# Told you I'd do it!



## robin416 (Sep 8, 2013)

There is a fellow on his way here now to pick up the chicks or I guess pullets that I bought for Chicklett to raise. They are nearly the same size as the bantams in the pen now so it was time for them to find a new home.

I put in the ad, don't bother to contact me if you don't know chickens or don't have adequate housing. This guy knows his birds and has what they need to survive and keeps his old birds around. 

Mine kind of guy.


----------



## WeeLittleChicken (Aug 31, 2012)

Sometimes you just find the right people at the right moment. Happy to hear you found them a good home. That's always nice to hear!


----------



## robin416 (Sep 8, 2013)

We got to talking as strangers will do. We covered some ground, he thanked me again said they were going to a good home. I told him if he had said the wrong thing on the phone and I didn't think he was the right person then I would have told him they were already gone. That I would rather keep them then let them go from a good life to one that stinks.

I got a text from him earlier. He was going to put them in a big brooder room but decided to see what one of his old hens thought of them. He said she took to them immediately so they're living with her and the rest of the flock.

I am surprised he didn't do quarantine. I guess he figured if I had so many old birds I must be doing something right.


----------



## Fiere (Feb 26, 2014)

Should've kept one, Robin


----------



## robin416 (Sep 8, 2013)

I was tempted but its too much of a struggle physically to keep up with what I have left now. The best option, for the peeps, was to go to a new home.


----------
------------------------------
→ LIST OF TASKS
**A.** Print the part of the forum thread starting at "We got to talking" and ending at "doing something right.".
**B.** Turn the rows starting at the line that contains "la incontrolable" and ending at the line that contains "enes fueron plagiados por sujetos" into a Markdown table with the columns Num and Text, leaving out blank lines.
The forum thread and the rows after it have nothing to do with each other.

→ DATA EXTRACT
------------------------------
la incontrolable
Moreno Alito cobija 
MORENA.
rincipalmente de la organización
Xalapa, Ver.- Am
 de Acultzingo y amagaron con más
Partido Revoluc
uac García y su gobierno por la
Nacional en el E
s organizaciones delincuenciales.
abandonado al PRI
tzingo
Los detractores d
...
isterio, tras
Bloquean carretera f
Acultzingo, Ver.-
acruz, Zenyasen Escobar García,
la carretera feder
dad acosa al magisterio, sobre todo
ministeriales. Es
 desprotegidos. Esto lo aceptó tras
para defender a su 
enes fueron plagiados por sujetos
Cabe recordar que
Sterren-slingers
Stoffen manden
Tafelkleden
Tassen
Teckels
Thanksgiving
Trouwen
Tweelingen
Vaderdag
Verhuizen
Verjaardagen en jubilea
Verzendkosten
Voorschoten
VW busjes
------------------------------
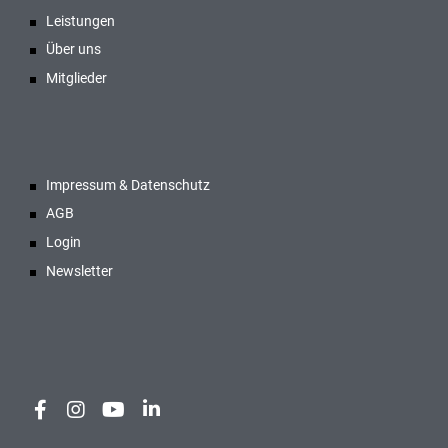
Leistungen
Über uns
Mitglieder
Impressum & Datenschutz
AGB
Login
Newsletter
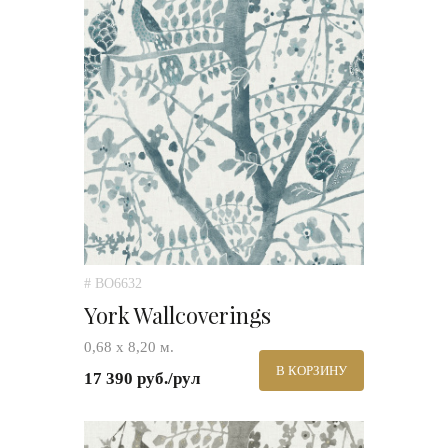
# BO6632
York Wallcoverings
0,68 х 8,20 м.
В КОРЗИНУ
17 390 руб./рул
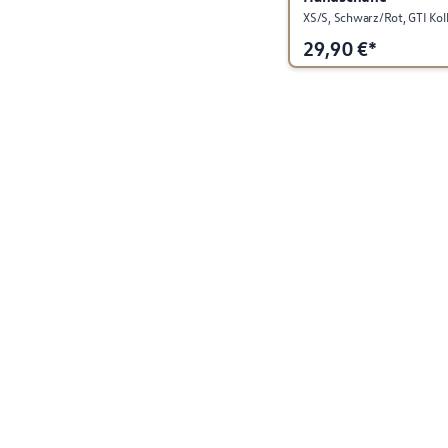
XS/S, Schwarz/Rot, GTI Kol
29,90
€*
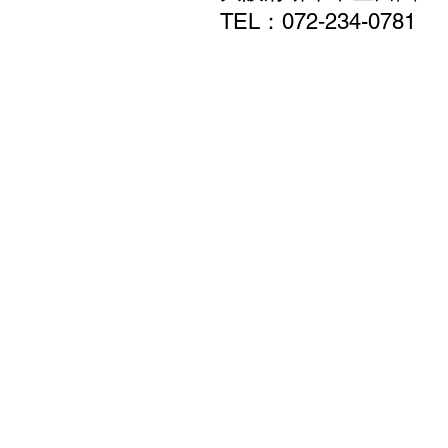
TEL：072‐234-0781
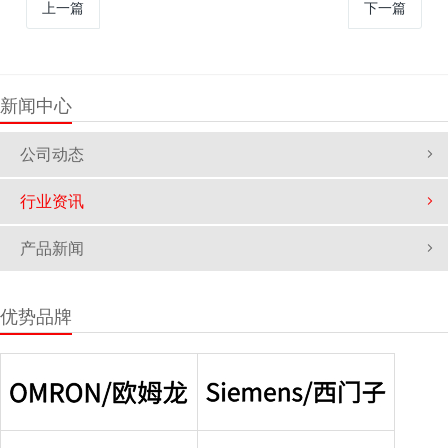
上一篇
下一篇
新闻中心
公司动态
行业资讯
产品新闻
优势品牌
------------------------------
→ ANSWER SECTION
**A.**
We got to talking as strangers will do. We covered some ground, he thanked me again said they were going to a good home. I told him if he had said the wrong thing on the phone and I didn't think he was the right person then I would have told him they were already gone. That I would rather keep them then let them go from a good life to one that stinks.

I got a text from him earlier. He was going to put them in a big brooder room but decided to see what one of his old hens thought of them. He said she took to them immediately so they're living with her and the rest of the flock.

I am surprised he didn't do quarantine. I guess he figured if I had so many old birds I must be doing something right.

**B.**
| Num | Text |
|---|---|
| 1 | la incontrolable |
| 2 | Moreno Alito cobija  |
| 3 | MORENA. |
| 4 | rincipalmente de la organización |
| 5 | Xalapa, Ver.- Am |
| 6 |  de Acultzingo y amagaron con más |
| 7 | Partido Revoluc |
| 8 | uac García y su gobierno por la |
| 9 | Nacional en el E |
| 10 | s organizaciones delincuenciales. |
| 11 | abandonado al PRI |
| 12 | tzingo |
| 13 | Los detractores d |
| 14 | ... |
| 15 | isterio, tras |
| 16 | Bloquean carretera f |
| 17 | Acultzingo, Ver.- |
| 18 | acruz, Zenyasen Escobar García, |
| 19 | la carretera feder |
| 20 | dad acosa al magisterio, sobre todo |
| 21 | ministeriales. Es |
| 22 |  desprotegidos. Esto lo aceptó tras |
| 23 | para defender a su  |
| 24 | enes fueron plagiados por sujetos |